The Uni Mainz has a great music library, filled, naturally, with many German sources that were usually only accessible in the UK via Inter-Library Loan (if at all).  These are all sources that I need to draw on for my PhD project, ‘Opera as Representational Culture in the Twilight of the Holy Roman Empire’.  This study investigates the music culture of three cities: Mainz – the oldest and most important Electorate; Regensburg – the home of the Empire’s parliament; and Frankfurt am Main – the city of the imperial coronation as King of the Germans.
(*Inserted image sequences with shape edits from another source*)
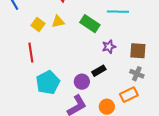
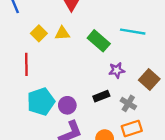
brown square: (138, 51) -> (149, 80), turned 30
gray cross: (137, 74) -> (128, 103), moved
purple circle: (82, 82) -> (67, 105), moved

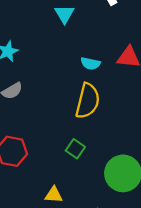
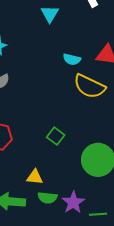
yellow semicircle: (88, 101) -> (89, 86), moved, turned 100

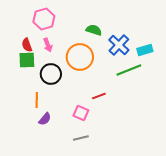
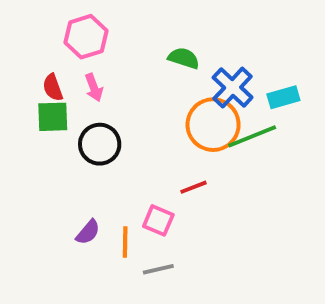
orange circle: (80, 57) -> (213, 125), moved
orange line: (37, 100) -> (125, 242), moved

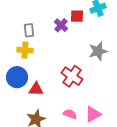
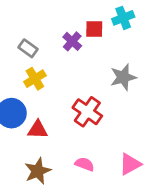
gray rectangle: (29, 30) -> (28, 48), turned -48
yellow cross: (25, 50) -> (35, 79), moved, turned -35
pink triangle: (93, 114) -> (130, 164), moved

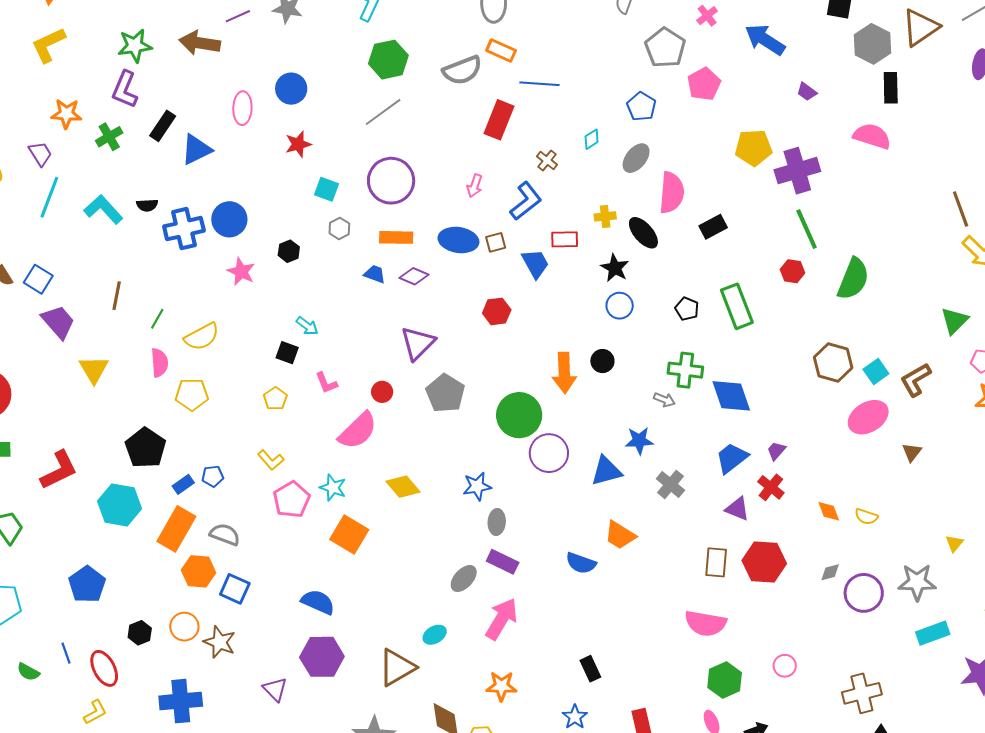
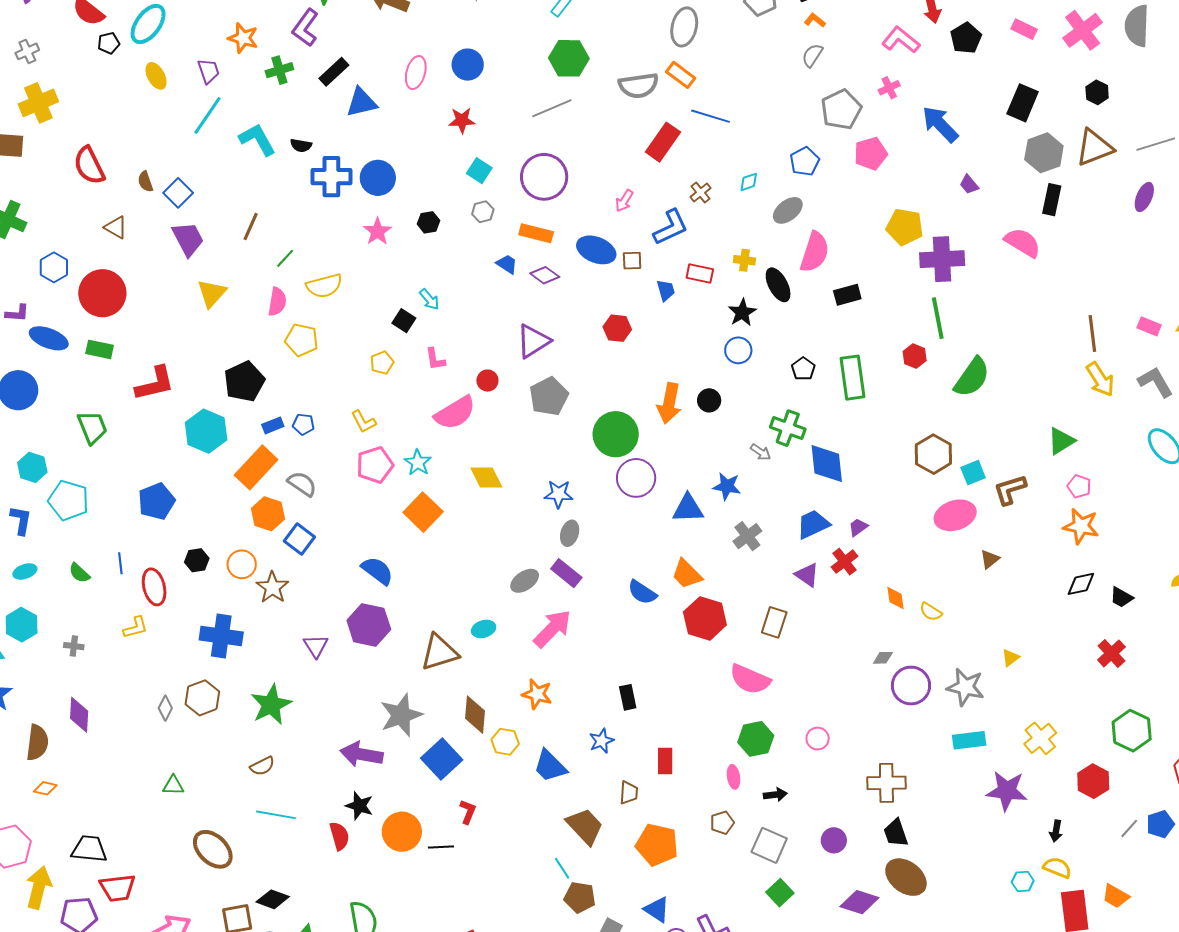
blue trapezoid: (535, 264) -> (666, 290), size x0.7
red hexagon: (764, 562) -> (705, 618), moved

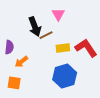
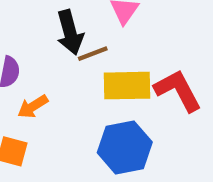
yellow rectangle: (63, 48) -> (127, 86), size x1.5

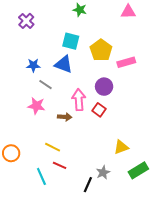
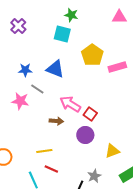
cyan square: (71, 41) -> (62, 34), moved
purple circle: (104, 87) -> (85, 135), moved
pink arrow: (79, 100) -> (70, 104), turned -55
pink star: (36, 106) -> (20, 101), moved
yellow line: (53, 147) -> (44, 151), turned -35

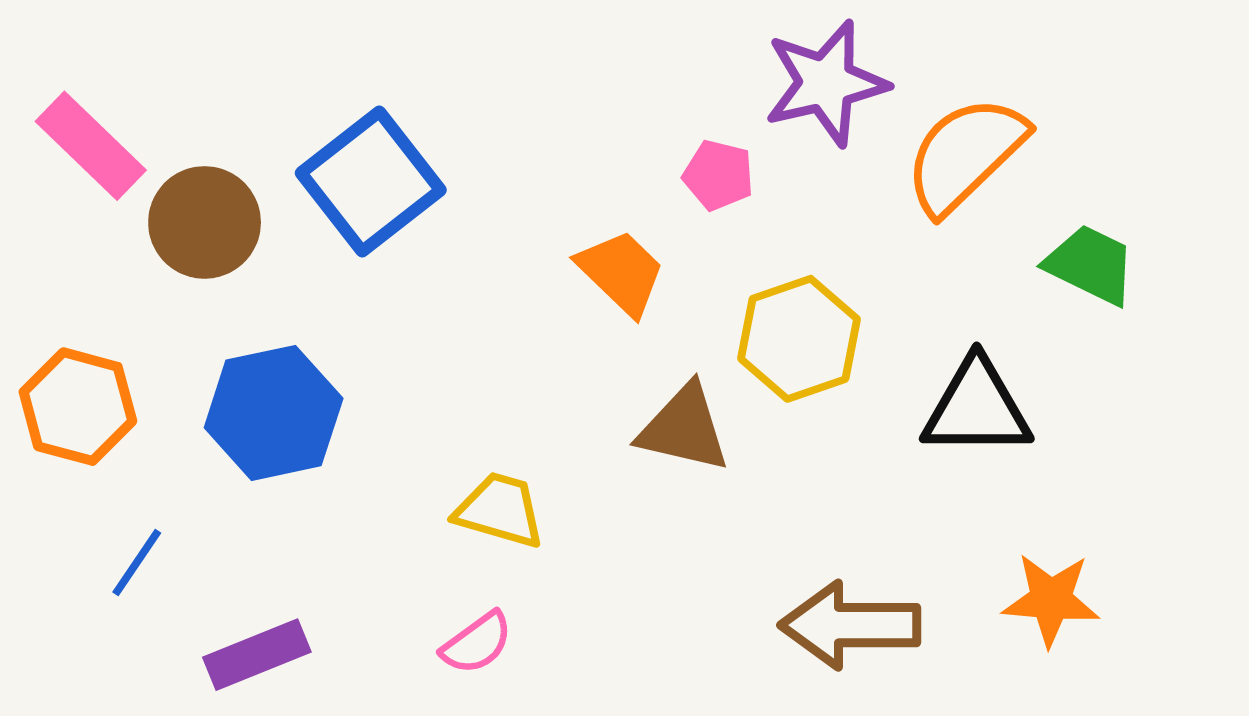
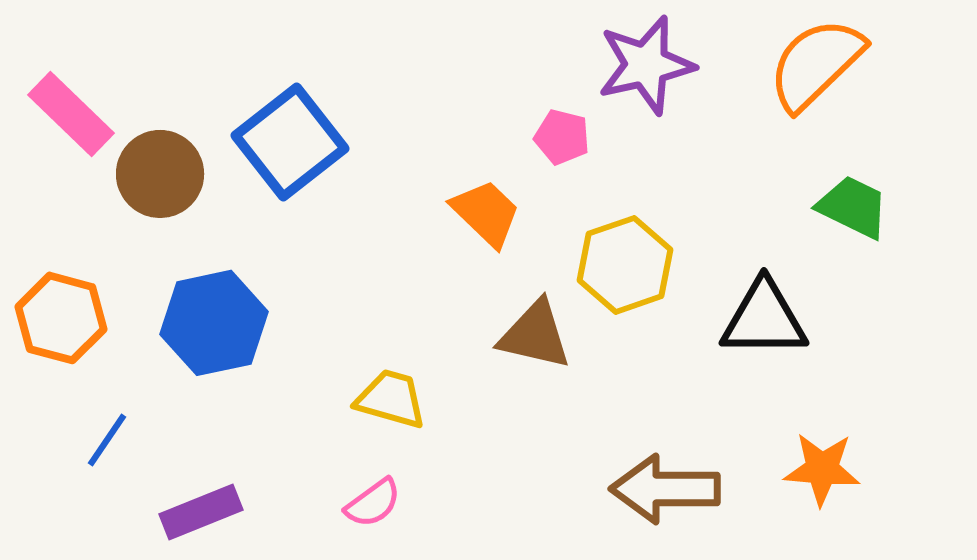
orange semicircle: (965, 155) -> (816, 64), moved

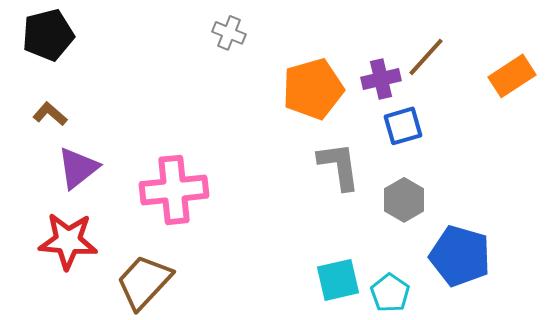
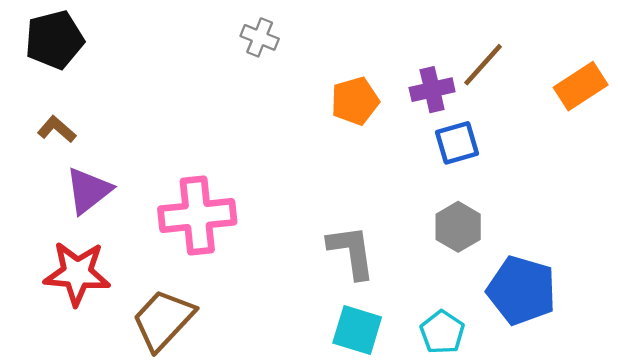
orange pentagon: (313, 89) -> (355, 101), size x0.7
gray L-shape: (339, 166) -> (352, 252), moved
cyan square: (338, 280) -> (357, 330), moved, turned 30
These were crucial to the political stability of the Holy Roman Empire, an empire that has been marginalized for over a century, no thanks to Prussian and Habsburg-Austrian historians fighting for unification in the nineteenth century.  It wasn’t until the last thirty years that historians began to investigate the Holy Roman Empire unburdened by attachment to subsequent historical narratives that used it as a tool to explain the formation of the Second and Third Reichs.  It seems that musicology of this period hasn’t caught up (As the saying goes, ‘history is written by the victors’ and it seems with German unification, their music histories too). There is a plethora of articles, studies, and monographs about eighteenth-century musical life in Vienna, Berlin, and Prague; about Mozart, Haydn, and the young Beethoven.  But what about the other 300-or-so lands that constituted the Empire? What about other important political centers? What about the other 99% of composer-musicians in the Empire?  Although I cannot speak for all of these cultural centers, my study aims to help shrink this gap by investigating how musical choices made in the Empire’s other political centers articulated a Holy Roman Imperial ‘identity’.

Nova Rise Monastery Library
Nova Rise Monastery Library

Up until now I have been reviewing secondary resources (those that were hard or impossible to find while in England), attending supervisions from Professor Pietschmann, preparing for a few papers (in Germany and England), and making some trips to the archives.  As I have been spending lots of time settling into my new life in Germany, I have not been able to get in as many trips to the archives as I had hoped I would in the first two months, but I am already prepared for the new year.  Come January, I will begin making my way from Mainz down to Vienna via Bavaria, where I have a list of archives to visit and documents to see.  This is the most crucial aspect of my research since these documents only exist in one place and are difficult and expensive to get without actually going and seeing them.  A case in point is a reference to a description of a princely wedding festival that I found in a digitized eighteenth-century chronicle.  Here the author noted that a beautiful description of the event could be purchased from the princely publisher for 12 Kreutzer.  I was able to track down and visit the (perhaps only remaining) source in the court library of the Thurn und Taxis in Regensburg.  This source mentioned over 14 instances of music in great detail, giving context to some pieces that I have been examining for nearly two years now.

Schloß Taxis in Regensburg
Schloß Taxis in Regensburg

My year in Germany is crucial to the successful (not to mention timely!) completion of my PhD project.  Without the understanding of the University of Southampton, the hospitality of Universität Mainz, and the generosity of the DAAD, this project would be only an unrealized dream.  I am very grateful to everyone involved in making my research a reality.